Problem statement >> Reproduce every line of the data below word for word, leaving out the pictures.

Data records
┄┄┄┄┄┄┄┄┄┄

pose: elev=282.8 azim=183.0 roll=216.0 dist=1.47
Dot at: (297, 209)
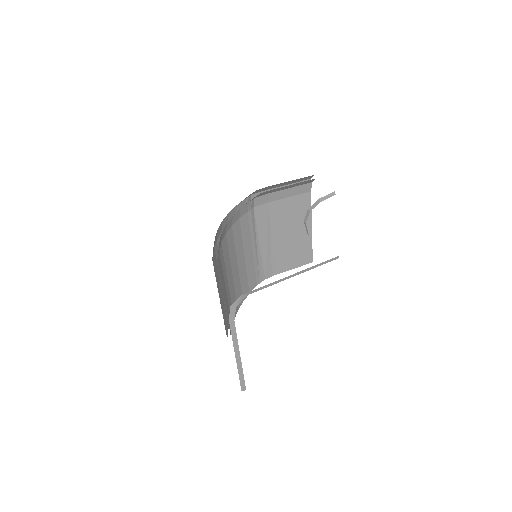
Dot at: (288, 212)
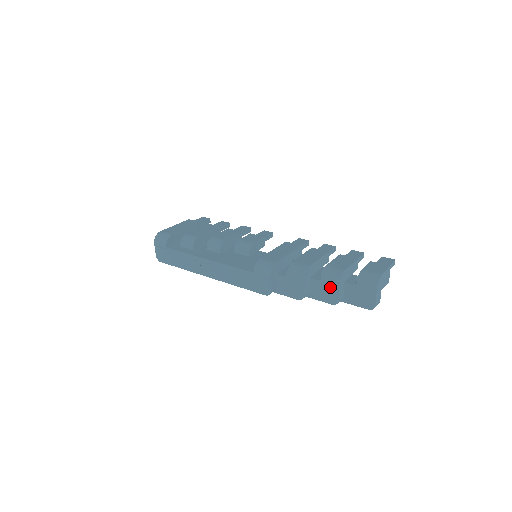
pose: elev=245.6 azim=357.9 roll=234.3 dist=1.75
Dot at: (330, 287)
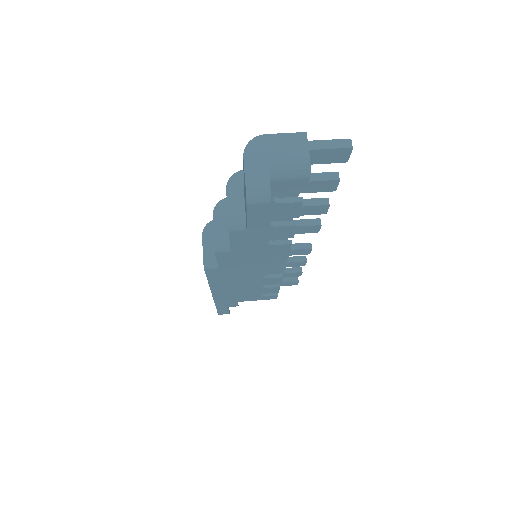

┄┄┄┄┄┄┄┄┄┄

Correct output >>
pose: elev=282.8 azim=183.0 roll=216.0 dist=1.47
Dot at: (297, 209)
Dot at: (288, 212)
pose: elev=245.6 azim=357.9 roll=234.3 dist=1.75
Dot at: (330, 287)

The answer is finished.